One of the reasons for this contradiction, I think, is aspirational: The people who approve of banning drinking and smoking but favour absolute liberty in areas like sex and drugs tend to be people who’ve already experienced drinking and smoking, either personally or in the lives of family members – but most of them haven’t had the 20-sexual-partners-in-a-week experience, or the “doing cocaine at a rave” experience. But they like to imagine themselves as those kind of people. At the same time, there’s a certain cultural snobbery at play towards chaps from Newcastle with St. Georges Flag tattoos on their bellies who like to get drunk on beer and sing rude songs about the Germans. Ed West wrote something insightful about this recently in reference to holidays: That middle class tendency to imagine that one’s own holiday is much more cultured and sophisticated than the one being enjoyed by the beer-swilling oafs singing songs in the local Piazza.
The other reason is not cultural at all, but political: We’ve shrunken politics, in the west, down to the minutiae.
I was struck this week that the UK Labour Government is obsessing about a £22billion “black hole” in the UK’s public finances. It sounds bad, to be sure, until you remember that the UK’s annual budget was £1.15 trillion last year, and that £22 billion is less than 2% of the UK’s annual spending. That’s not a “black hole” – it’s a small budgetary deficit, over which the Government and opposition are obsessing. In large part because the state is so big and so all-encompassing that the Labour Government doesn’t seem to feel it could muster even a small saving annually from the massive NHS budget.
As I’ve written here before, the inability of politicians to wrangle the massive state that they have created, and solve any of the major structural problems across society, leaves you with a politics like this: Where problems are invented and prejudices appealed to. Politicians cannot fix your household heating bill, but what they can do for you is make somebody else more miserable than they already are by ruining their Friday night out in the pub. If you’re a struggling family with multiple children and bills to pay, that’s not going to help you, but it might just make you feel like you are missing out on less.

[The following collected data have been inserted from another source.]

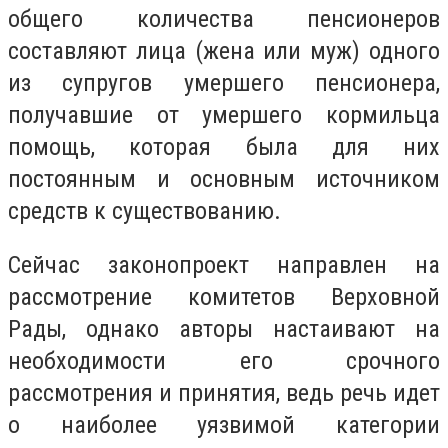
общего количества пенсионеров
составляют лица (жена или муж) одного
из супругов умершего пенсионера,
получавшие от умершего кормильца
помощь, которая была для них
постоянным и основным источником
средств к существованию.
Сейчас законопроект направлен на
рассмотрение комитетов Верховной
Рады, однако авторы настаивают на
необходимости его срочного
рассмотрения и принятия, ведь речь идет
о наиболее уязвимой категории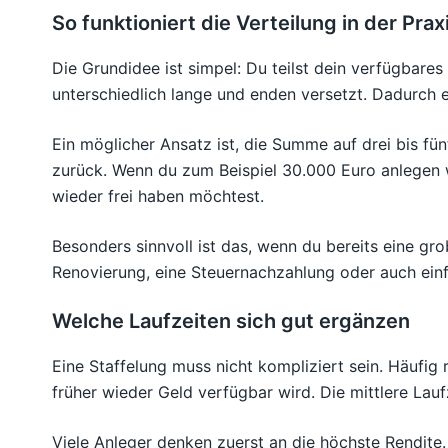
So funktioniert die Verteilung in der Prax
Die Grundidee ist simpel: Du teilst dein verfügbares
unterschiedlich lange und enden versetzt. Dadurch en
Ein möglicher Ansatz ist, die Summe auf drei bis fünf T
zurück. Wenn du zum Beispiel 30.000 Euro anlegen 
wieder frei haben möchtest.
Besonders sinnvoll ist das, wenn du bereits eine gr
Renovierung, eine Steuernachzahlung oder auch einf
Welche Laufzeiten sich gut ergänzen
Eine Staffelung muss nicht kompliziert sein. Häufig 
früher wieder Geld verfügbar wird. Die mittlere Laufz
Viele Anleger denken zuerst an die höchste Rendite.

And so this is the state of affairs we live with: People want to legalise the things that they imagine they might one day be the kinds of people who might do those things, and they want to ban the things they don’t like other people doing. In the meantime, the big problems go unaddressed.
I’ll leave you with an example of what I’m talking about, from the UK Tory leadership election. One of the candidates, Tom Tugendhat, wants to give graduates a tax break for a number of years “to help them save for a house”. That’s interesting, and all – but I’d like to hear Tom Tugendhat and other conservatives ask and answer bigger questions, like “why do graduates need a special tax break just to be able to save for a house?” or “why have homes become so unaffordable that people can’t buy them without Government subsidies?”
Those are big problems. Smoking in pub gardens, and drinking in airports, are not big problems. They’re just the only ones politicians have any ideas how to talk about.